Search the entries below for the string "label" and copy the lines that hold it.
# # # # # # #
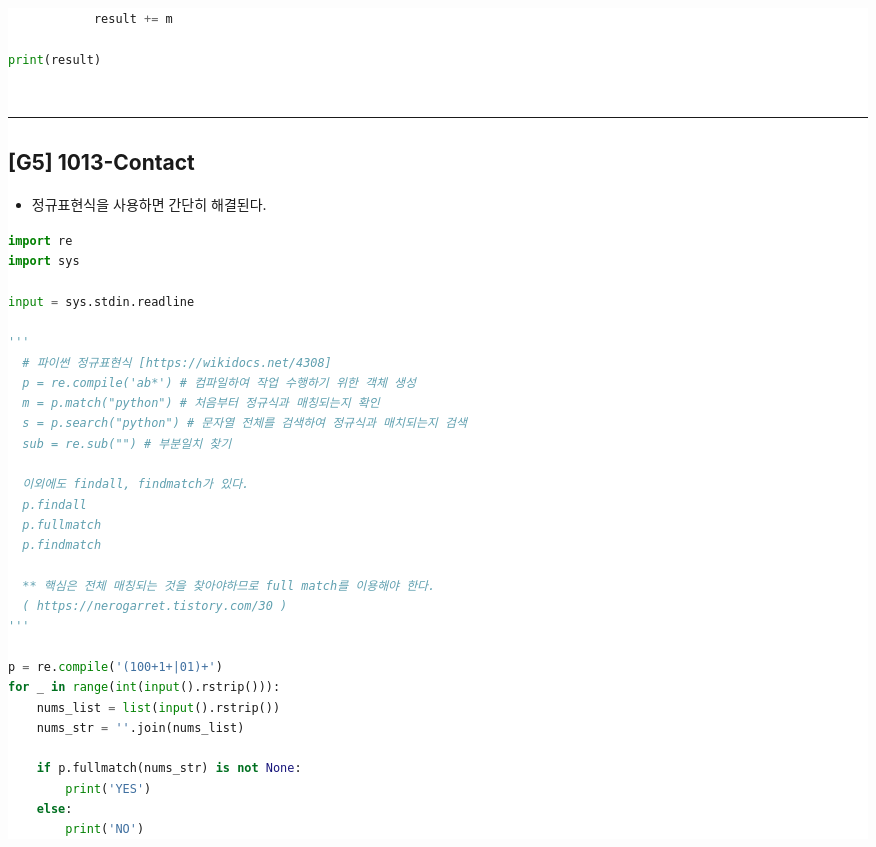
 ```python
            result += m

print(result)

```

<br >

- - -

## [G5] 1013-Contact
 
 - 정규표현식을 사용하면 간단히 해결된다. 

```python
import re
import sys

input = sys.stdin.readline

'''
  # 파이썬 정규표현식 [https://wikidocs.net/4308]
  p = re.compile('ab*') # 컴파일하여 작업 수행하기 위한 객체 생성
  m = p.match("python") # 처음부터 정규식과 매칭되는지 확인
  s = p.search("python") # 문자열 전체를 검색하여 정규식과 매치되는지 검색
  sub = re.sub("") # 부분일치 찾기
  
  이외에도 findall, findmatch가 있다.
  p.findall
  p.fullmatch
  p.findmatch
  
  ** 핵심은 전체 매칭되는 것을 찾아야하므로 full match를 이용해야 한다.
  ( https://nerogarret.tistory.com/30 )
'''

p = re.compile('(100+1+|01)+')
for _ in range(int(input().rstrip())):
    nums_list = list(input().rstrip())
    nums_str = ''.join(nums_list)

    if p.fullmatch(nums_str) is not None:
        print('YES')
    else:
        print('NO')
```


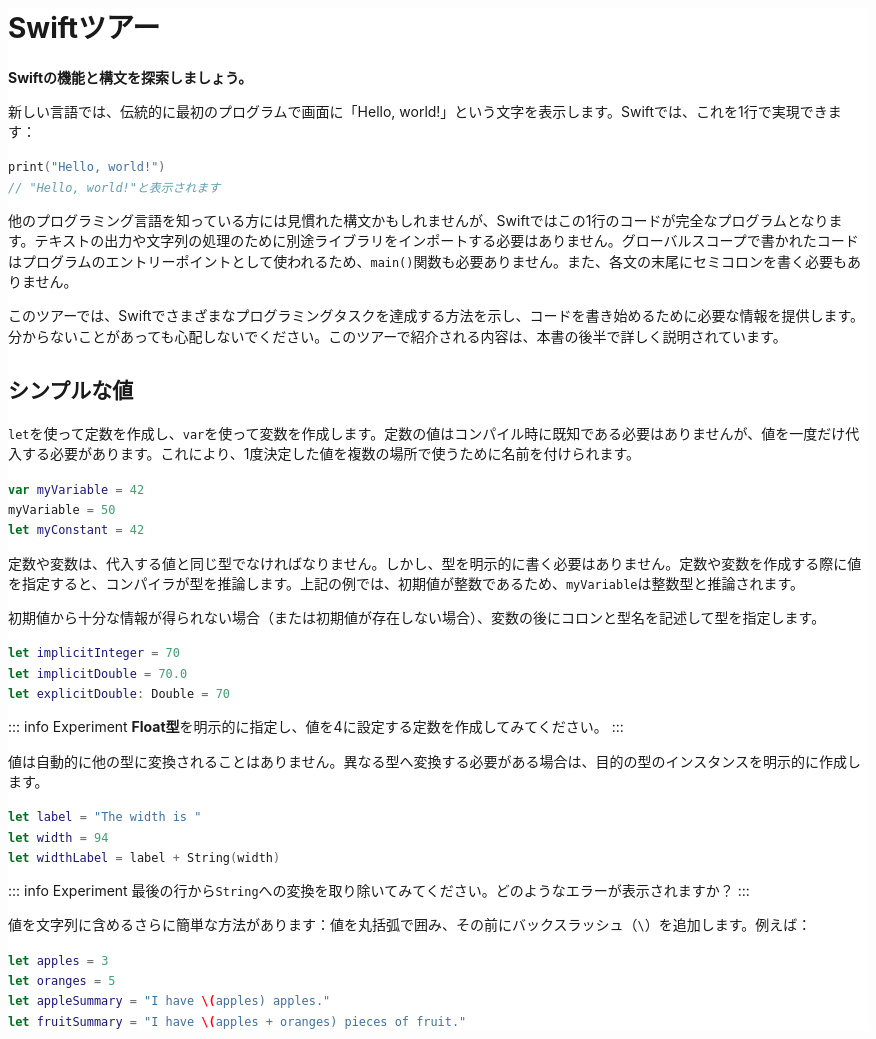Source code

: # Swiftツアー

**Swiftの機能と構文を探索しましょう。**

新しい言語では、伝統的に最初のプログラムで画面に「Hello, world!」という文字を表示します。Swiftでは、これを1行で実現できます：

```swift
print("Hello, world!")
// "Hello, world!"と表示されます
```

他のプログラミング言語を知っている方には見慣れた構文かもしれませんが、Swiftではこの1行のコードが完全なプログラムとなります。テキストの出力や文字列の処理のために別途ライブラリをインポートする必要はありません。グローバルスコープで書かれたコードはプログラムのエントリーポイントとして使われるため、`main()`関数も必要ありません。また、各文の末尾にセミコロンを書く必要もありません。

このツアーでは、Swiftでさまざまなプログラミングタスクを達成する方法を示し、コードを書き始めるために必要な情報を提供します。分からないことがあっても心配しないでください。このツアーで紹介される内容は、本書の後半で詳しく説明されています。

## シンプルな値

`let`を使って定数を作成し、`var`を使って変数を作成します。定数の値はコンパイル時に既知である必要はありませんが、値を一度だけ代入する必要があります。これにより、1度決定した値を複数の場所で使うために名前を付けられます。

```swift
var myVariable = 42
myVariable = 50
let myConstant = 42
```

定数や変数は、代入する値と同じ型でなければなりません。しかし、型を明示的に書く必要はありません。定数や変数を作成する際に値を指定すると、コンパイラが型を推論します。上記の例では、初期値が整数であるため、`myVariable`は整数型と推論されます。

初期値から十分な情報が得られない場合（または初期値が存在しない場合）、変数の後にコロンと型名を記述して型を指定します。

```swift
let implicitInteger = 70
let implicitDouble = 70.0
let explicitDouble: Double = 70
```

::: info Experiment
**Float型**を明示的に指定し、値を4に設定する定数を作成してみてください。
:::

値は自動的に他の型に変換されることはありません。異なる型へ変換する必要がある場合は、目的の型のインスタンスを明示的に作成します。

```swift
let label = "The width is "
let width = 94
let widthLabel = label + String(width)
```

::: info Experiment
最後の行から`String`への変換を取り除いてみてください。どのようなエラーが表示されますか？
:::

値を文字列に含めるさらに簡単な方法があります：値を丸括弧で囲み、その前にバックスラッシュ（`\`）を追加します。例えば：

```swift
let apples = 3
let oranges = 5
let appleSummary = "I have \(apples) apples."
let fruitSummary = "I have \(apples + oranges) pieces of fruit."
```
# # # # # # #
Answer to this task:
let label = "The width is "
let widthLabel = label + String(width)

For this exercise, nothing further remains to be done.